Contactés, les porte-paroles de TF1 et Bernard Arnault n'ont pas répondu, tandis que Patrick Le Lay s'est refusé à tout commentaire.

De son côté, Jean-Yves Le Fur indique, par l'intermédiare de son avocat: "Lui n'a jamais été mis aux enchères ni n'a risqué de l'être. Il suffisait de consulter à ce sujet le tribunal de commerce. Les sommes ont été payées. C'est une affaire d'ordre privé relative à des travaux livrés avec deux mois de retard qui ont engendré pour M. Le Fur d'engager des sommes importantes. Lui est un succès: il a été contrôlé par l'OJD sur les cinq premiers numéros à plus de 140.000 exemplaires vendus en moyenne par numéro".

Concernant En direct avec, Jean-Yves Le Fur indique que la société "a été arrêtée par ce que TF1 n'a pas joué son rôle d'actionnaire en s'abstenant de fournir du contenu comme cela avait été convenu à l'origine. C'est essentiellement un changement de stratégie de la nouvelle direction de TF1 qui est en cause.

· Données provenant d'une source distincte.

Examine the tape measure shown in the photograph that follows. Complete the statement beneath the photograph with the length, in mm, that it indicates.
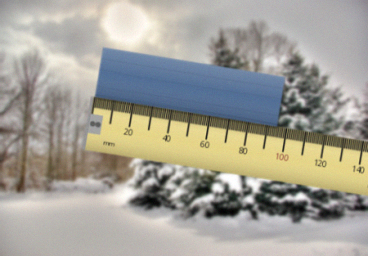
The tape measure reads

Pourtant, les tests effectués avec TF1 sur trois émissions démontraient que le business model était cohérent".

Quant aux loyers, "le propriétaire a refusé de mettre aux normes le chauffage et la climatisation dès l'entrée dans les lieux, de telle sorte que les conditions de travail pour les salariés étaient très inconfortables, comme l'a d'ailleurs confirmé l'inspection du travail".

Le titre de l'encadré ici

|||Premières expériences dans la presse

Jean-Yves Le Fur a déjà lancé trois magazines. En 1997, le féminin DS, dont la rédactrice en chef était Tina Kieffer, qu'il licenciera avec fracas en 1998.

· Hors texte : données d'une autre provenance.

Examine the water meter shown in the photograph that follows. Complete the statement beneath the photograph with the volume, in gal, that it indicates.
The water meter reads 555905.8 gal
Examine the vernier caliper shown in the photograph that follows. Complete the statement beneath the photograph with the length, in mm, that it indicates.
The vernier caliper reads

En juin 1998, il lance un hebdomadaire, Télésport, qui mixe programmes télé et commentaires sportifs. Le rédacteur en chef en est Yannick Noah. Le projet s'arrête au bout de cinq numéros, après 1,45 million d'euros de dépenses.

Au printemps 1999, il lance le journal de mode Numéro.

A partir de 2000, il cède ses journaux à Alain Ayache. Mais les rapports entre les deux hommes se détériorent, et Alain Ayache licencie Jean-Yves Le Fur en mars 2002. Interrogé, Jean-Yves Le Fur assure qu'il "a arreté sa collaboration avec Alain Ayache pour un différent sur le contenu éditorial de DS. L'avenir de ce magazine lui aura donné raison".

Le groupe Ayache arrête DS en 2009, mais édite toujours Numéro.